Slovakia declared a state of emergency on November 29 in a bid to prevent the collapse of its health service, as it claims that the need to consolidate the budget means it cannot satisfy the pay demands of 2,000 doctors who have handed in their resignations. The move by the government will mean doctors that follow up their decision to quit - which is due to take effect on December 1 - could face stiff penalties, including prison.
Just as in other countries in the region, Slovak doctors working in public hospitals have been demanding a pay rise for some time now. Their union is asking for a hike of €700 per month, but the government has said it can afford no more than €300, reports AP. The health ministry has said that the increase is the maximum possible as the country faces an economic slowdown on the back of the sovereign debt crisis. The state of emergency at 15 hospitals means the doctors must stay at their jobs or face fines or even prison terms.
Prime Minister Iveta Radicova announced the measure following an emergency cabinet meeting. Calling the situation "very serious," Radicova said she agrees the doctors salaries are "inadequate," but that the government cannot afford to increase its offer because of the debt crisis in Europe. "Any further raise above the offered €300 would be populist irresponsibility, because the government can't afford it," Health Minister Ivan Uhliarik said on November 28, adding that it is still unclear how many doctors would change their minds and accept the offer. He also admitted that he has asked neighbouring countries to send doctors to help.
For their part, the doctors say that on top of compensation, they are also protesting about the state of the country's health system overall. "Slovak health care is collapsing even without the mass exodus of doctors," deputy chairman of the Medical Trade Union Association, Peter Visolajsky, told AFP. "The hospitals are understaffed [and] there are not enough young doctors because the job is not attractive to young people. One-third of medical students don't want to stay in Slovakia after they graduate."

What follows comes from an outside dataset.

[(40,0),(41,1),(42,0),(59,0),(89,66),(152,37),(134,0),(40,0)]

It's not hard to see why. The average monthly salary of a young doctor in Slovakia is €550-600, he estimates, while experienced specialists earn no more than €1,000-1,200.

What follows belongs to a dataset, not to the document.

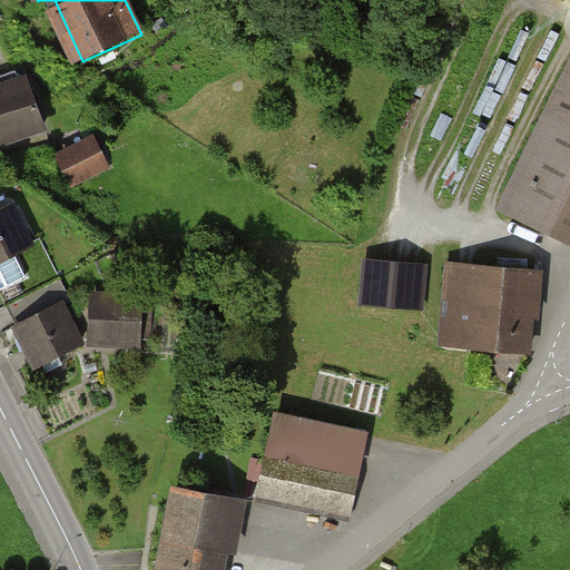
[(19,74),(0,81),(0,144),(42,127),(19,74)]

However, with the government lacking a majority in parliament since its ruling coalition collapsed in October over the vote on expanding the Eurozone bailout fund, it would be hard pressed to push any larger deal through parliament anyway. The main opposition Smer party has already illustrated its political immaturity, and, given that it's expected to win snap elections set for March, is hardly likely to vote through a measure that would leave the next government with a huge funding headache.
The Slovak Medical Chamber said in a statement that the declaration of the state of emergency is "inadequate" and won't solve the problem. The organisation also called for Uhliarik to resign. However, with the country facing increased belt-tightening in expectation of a slowdown in economic growth in 2012, the daily Sme says that the medical profession is losing the support of the man in the street. "In times in which the real income of most Slovaks is sinking, the doctors are being promised a third more," the paper writes. "Most voters don't have a doctor in the family. And where the clinics are supposed to get the money to finance this is also a matter of controversy... With each day that passes, the doctors are losing more of the public's respect. There was a time when doctors, teachers and judges were held in high esteem. The doctors' trade union is running the risk that those times become nothing more than a melancholic memory."
At the same time, the situation will hardly help the Slovaks accept the higher contribution that their country finally agreed to make towards bailing out fellow profligate Eurozone members such as Greece.